Note to get RichEdit version 3.0 you either need to be running Win2000 or you need to download the Microsoft Systems Installer (MSI) redistributable.

Documentation for the Text Object Model's properties, methods and classes is available as an RTF. This documentation was created with the ActiveX Documenter (which itself uses a variant of the RichEdit control!).

Click here to download/view the Text Object Model (TOM) method and event documentation

Unfortunately this object model does not seem to have any help text built into it (at least not with the version I currently have). To get more information about the object model and how to use all the objects in it you will need to also take a look at MSDN under this area:

   MSDN Library
      Platform SDK
         User Interface Services
            Windows User Interface
                  Rich Edit Controls
                     Text Object Model

An Overview of the TOM Model
The top-level TOM object is defined by the ITextDocument interface, which has methods for creating and retrieving objects lower in the object hierarchy. For simple, plain text processing, you can obtain an ITextRange object from an ITextDocument object.

If you need to add rich-text formatting, you can obtain ITextFont and ITextPara objects from an ITextRange object.

ITextFont provides the programming equivalent of the Microsoft Word Font dialog box, whilst ITextPara provides the equivalent of the Word Paragraph dialog box. In addition to these three lower-level objects, TOM has a selection object (ITextSelection), which is just an ITextRange object with selection highlighting and additional UI oriented methods. The range and selection objects include screen-oriented methods that enable programs to examine text on the screen or text that could be scrolled onto the screen.

Summarizing these objects in a hierarchical way, we have the following directory tree:

ITextDocument Top-level editing object
   ITextStoryRanges Enumerator for stories in document
   ITextRange Primary text interface: range of text
      ITextFont Character-attribute interface
      ITextPara Paragraph-attribute interface
   ITextSelection Screen highlighted text range that inherits all ITextRange methods
An ITextDocument object describes one or more contiguous ranges of text called stories. In Microsoft Word, stories exist for a number of explicit purposes, such as the main text of a document, headers and footers, footnotes, and annotations. In the rich edit control, there is only one story per document, although a client can use multiple documents to represent multiple stories.

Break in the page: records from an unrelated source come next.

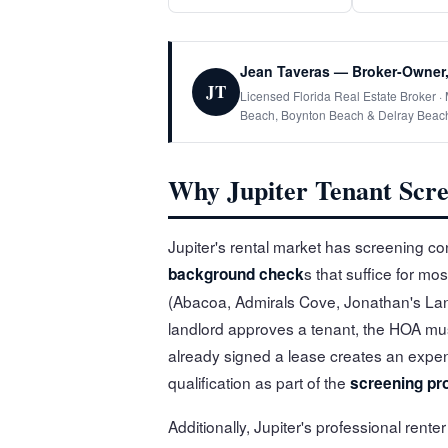
Jean Taveras — Broker-Owner,
JT
Licensed Florida Real Estate Broker 
Beach, Boynton Beach & Delray Beac
Why Jupiter Tenant Scre
Jupiter's rental market has screening co
s that suffice for m
background check
(Abacoa, Admirals Cove, Jonathan's Land
landlord approves a tenant, the HOA m
already signed a lease creates an expen
qualification as part of the
screening pr
Additionally, Jupiter's professional rent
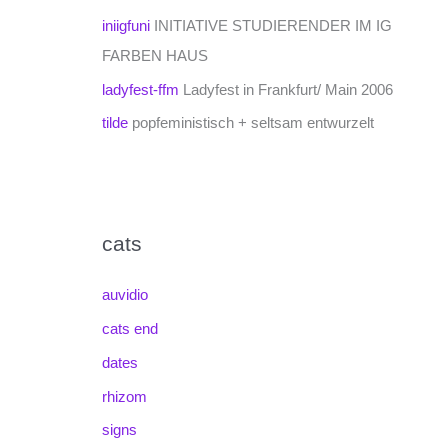
iniigfuni
INITIATIVE STUDIERENDER IM IG
FARBEN HAUS
ladyfest-ffm
Ladyfest in Frankfurt/ Main 2006
tilde
popfeministisch + seltsam entwurzelt
cats
auvidio
cats end
dates
rhizom
signs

An ITextRange object is defined by its start and end character position (cp) offsets and a story object. As such, it does not exist independently of its parent story object, although its text can be copied to the clipboard or to other targets. A text range object is different from spreadsheet and other range objects, which are defined by other kinds of offsets, like row/column or graphics position (x,y). A text range object can:
  • Modify itself in various ways.
  • Return a duplicate of itself.
  • Copy its start and end character positions and its story pointer to the current selection.
Note that an explicit story object is not needed, since an ITextRange object can always be created to represent any given story. In particular, the ITextDocument object can create an ITextStoryRanges object to enumerate the stories in the document in terms of ranges with start and end cp values that describe complete stories (0 and tomForward).